**What this exercise asks**
• A. From the gawk thread, write out word for word the part that opens with the words containing "I have the 6-byte" and closes with "byte was deleted.".
• B. According to the gawk thread, why is the output of the first command, the one run with IGNORECASE = 0, not valid UTF-8? Explain in one to three sentences.

**Passage to read**
-*-*-

I have the 6-byte text file (input.txt
). It contains one line of three characters:
αβγ
The file is in UTF-8. It can be generated by the following command:
echo 'CEB1CEB2CEB3' | xxd -r -p > input.txt
I used the following command:
LC_ALL=en_US.utf8 gawk -F '\\|' 'BEGIN {IGNORECASE = 0};
{ t = gensub(/\262{1,}/, "", "g", $0);
print(t) > "output1.txt" }' input.txt
The output is (in hexadecimal):
CEB1CECEB30A
This is invalid UTF-8: the second character is corrupted because the B2
byte was deleted.
Then I used the following command:
LC_ALL=en_US.utf8 gawk -F '\\|' 'BEGIN {IGNORECASE = 1};
{ t = gensub(/\262{1,}/, "", "g", $0);
print(t) > "output2.txt" }' input.txt
The output is (in hexadecimal):
CEB1CEB2CEB30A
This is valid UTF-8: the text can be read with no errors.
What is the explanation of the fact that these two commands generate two different outputs? What is the effect of IGNORECASE
in this situation? Why is the B2
byte not deleted when the IGNORECASE
flag is active?
Assumptions/understandings:
IGNORECASE=0
and IGNORECASE=1
For discussion and testing purposes I'll use the following file:
$ cat input.txt
αβγ # lowercase
ΑΒΓ # uppercase
NOTE: file does not contain comments
Viewing individual bytes:
$ cat input.txt | od -c
0000000 316 261 316 262 316 263 \n 316 221 316 222 316 223 \n
^^^^^^^ ^^^^^^^ ^^^^^^^ ^^^^^^^ ^^^^^^^ ^^^^^^^
α β γ Α Β Γ
NOTE: OP's question switches back-n-forth between octal and hexidecimal; I'm going to stick with octal with the understanding similar results will be obtained when using hexidecimal
References:
Case is significant by default because IGNORECASE (like most variables) is initialized to zero
... snip ...
In multibyte locales, the equivalences between upper- and lowercase characters are tested based on the wide-character values of the locale’s character set.

-*-*-

**Extracted information**
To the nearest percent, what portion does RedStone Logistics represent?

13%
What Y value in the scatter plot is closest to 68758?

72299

-*-*-

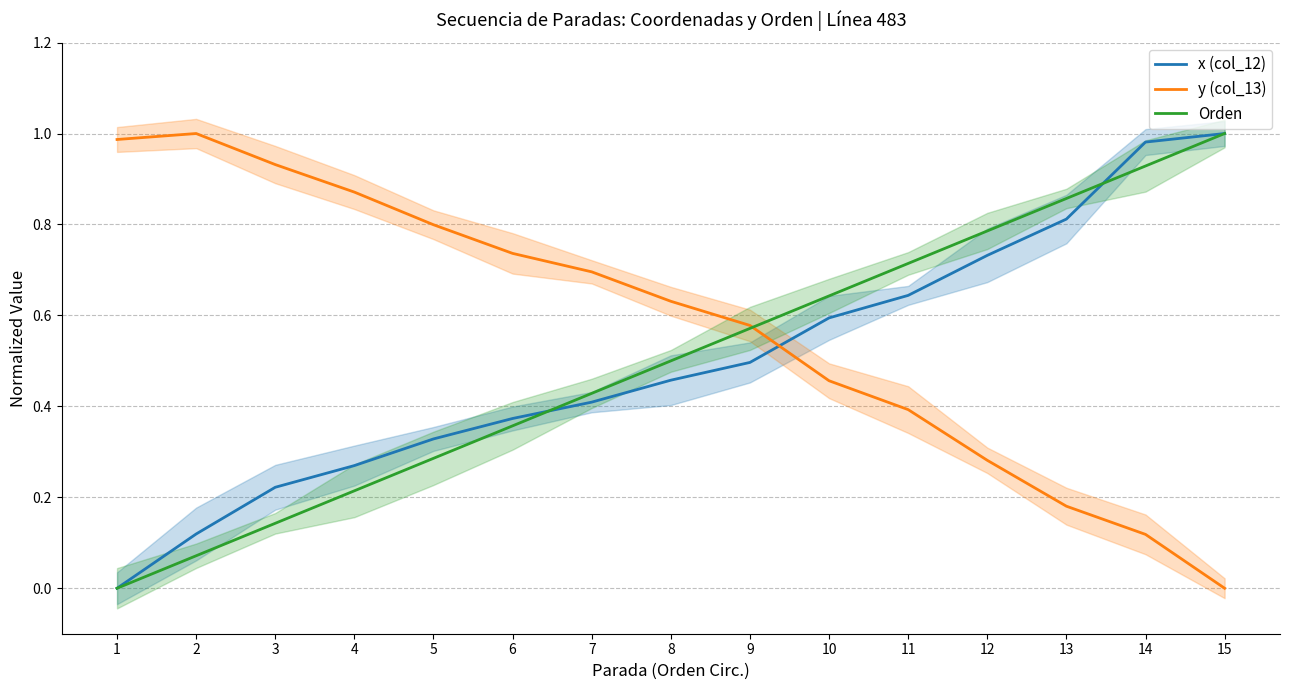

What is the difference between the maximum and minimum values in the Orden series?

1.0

-*-*-

**Responses by task**
• A.
I have the 6-byte text file (input.txt
). It contains one line of three characters:
αβγ
The file is in UTF-8. It can be generated by the following command:
echo 'CEB1CEB2CEB3' | xxd -r -p > input.txt
I used the following command:
LC_ALL=en_US.utf8 gawk -F '\\|' 'BEGIN {IGNORECASE = 0};
{ t = gensub(/\262{1,}/, "", "g", $0);
print(t) > "output1.txt" }' input.txt
The output is (in hexadecimal):
CEB1CECEB30A
This is invalid UTF-8: the second character is corrupted because the B2
byte was deleted.

• B. The first command deleted the B2 byte, so its output is CEB1CECEB30A instead of the original CEB1CEB2CEB3. Losing that byte corrupts the second character, which makes the result invalid UTF-8.